Jay Liu on China: Jimmy is gone, but will never be forgotten. He may be scandalised to be included in the same paragraph as him, but: Paul Denlinger too.

What is your country’s fireworks day?

Greece: Easter. The tradition involves celebratory gunfire in the churchyard at Easter Midnight Mass. The modern manifestation of that is fireworks being let off in the packed churchyard at Easter Midnight Mass. Both in Greece/Cyprus, and in the diaspora. The news each year reports people being injured (or killed) as a result; my sister has had her hair set alight at least once.

Australia: New Year’s Eve. There’s an attempt to do so on Australia Day as well, but New Year’s is the one that has captured popular imagination. The ABC makes a point of broadcasting shots from each capital city (and some random small country town), and it used to be a station promo.

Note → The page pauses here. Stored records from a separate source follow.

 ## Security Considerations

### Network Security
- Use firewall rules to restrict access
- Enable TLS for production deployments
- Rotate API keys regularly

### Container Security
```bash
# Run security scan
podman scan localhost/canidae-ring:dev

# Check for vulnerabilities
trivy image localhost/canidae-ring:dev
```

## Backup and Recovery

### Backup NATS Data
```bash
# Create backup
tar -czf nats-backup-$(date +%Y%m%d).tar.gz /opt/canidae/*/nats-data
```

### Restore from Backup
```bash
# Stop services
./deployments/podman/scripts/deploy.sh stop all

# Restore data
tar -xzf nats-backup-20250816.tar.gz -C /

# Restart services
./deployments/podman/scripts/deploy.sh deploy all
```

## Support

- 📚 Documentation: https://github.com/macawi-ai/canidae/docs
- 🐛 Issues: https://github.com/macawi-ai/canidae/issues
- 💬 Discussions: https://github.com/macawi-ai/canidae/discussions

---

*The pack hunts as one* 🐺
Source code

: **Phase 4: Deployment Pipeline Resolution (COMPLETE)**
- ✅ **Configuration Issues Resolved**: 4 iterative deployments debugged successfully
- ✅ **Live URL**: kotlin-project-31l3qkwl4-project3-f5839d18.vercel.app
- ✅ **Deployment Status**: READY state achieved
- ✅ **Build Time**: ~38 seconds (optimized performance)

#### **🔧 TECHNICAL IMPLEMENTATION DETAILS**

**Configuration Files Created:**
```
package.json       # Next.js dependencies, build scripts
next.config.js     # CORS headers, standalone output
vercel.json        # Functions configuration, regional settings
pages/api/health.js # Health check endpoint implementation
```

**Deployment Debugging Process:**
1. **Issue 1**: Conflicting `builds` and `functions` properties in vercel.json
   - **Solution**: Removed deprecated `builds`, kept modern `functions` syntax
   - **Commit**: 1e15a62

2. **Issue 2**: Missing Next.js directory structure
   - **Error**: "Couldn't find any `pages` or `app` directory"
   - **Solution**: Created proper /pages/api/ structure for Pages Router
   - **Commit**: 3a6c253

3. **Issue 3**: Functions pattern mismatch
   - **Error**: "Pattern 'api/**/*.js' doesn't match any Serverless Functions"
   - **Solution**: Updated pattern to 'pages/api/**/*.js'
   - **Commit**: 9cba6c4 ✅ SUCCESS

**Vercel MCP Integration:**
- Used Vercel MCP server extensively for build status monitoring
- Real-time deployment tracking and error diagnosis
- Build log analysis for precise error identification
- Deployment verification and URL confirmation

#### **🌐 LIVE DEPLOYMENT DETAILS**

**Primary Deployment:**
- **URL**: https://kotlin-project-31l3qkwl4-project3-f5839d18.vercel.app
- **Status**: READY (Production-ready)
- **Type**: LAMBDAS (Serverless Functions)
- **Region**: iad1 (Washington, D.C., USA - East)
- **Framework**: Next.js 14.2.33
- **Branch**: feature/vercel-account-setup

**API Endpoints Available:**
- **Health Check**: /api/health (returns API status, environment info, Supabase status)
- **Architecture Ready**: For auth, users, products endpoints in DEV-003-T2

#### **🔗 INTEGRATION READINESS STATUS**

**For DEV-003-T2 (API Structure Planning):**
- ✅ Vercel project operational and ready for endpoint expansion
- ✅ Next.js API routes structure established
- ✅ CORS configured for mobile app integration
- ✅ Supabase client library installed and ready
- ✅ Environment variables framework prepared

Sydney’s are the most spectacular. Fond memories of being in a train in Sydney, and overhearing a family saying “we’re gonna go down to watch the crackers!”

What does your hometown look like?

Which hometown, Launceston in Tasmania, where I was born; Sitia in Crete, where I grew up; Melbourne in Victoria where I live?

Melbourne feels most like home, but there will be others to do a photo essay. So I’ll do Sitia.

I’ve already posted a bit about it at Nick Nicholas’ answer to What is your hometown’s dark secret?

Sitia, Crete; Sitia – Wikipedia.

Almost 10,000 inhabitants. Sleepy, placid, not a huge amount of tourism compared with the rest of the island. Town rebuilt in 1870 (by Muslims who aren’t there any more—it was not always so placid), so the only thing old in the town is the old Venetian fortress you can see at the top of the hill.

That was Wikipedia’s summer photo of the town; this is what I came up with at winter.

This is one of the main streets. Which looked so huge when I was a kid, and we would go out on our Sunday stroll. It doesn’t look huge now.

The town square. With palm trees—Sitia prides itself on the natural palm tree forest down the road. And my dad’s favourite cafe, all boarded up for renovations.

Apartment buildings, as far as the eye can see. This is Greece, after all.

At least we have a pier.

And a passenger terminal at the pier. Placed there just so as to make me look striking, of a sunny January morning.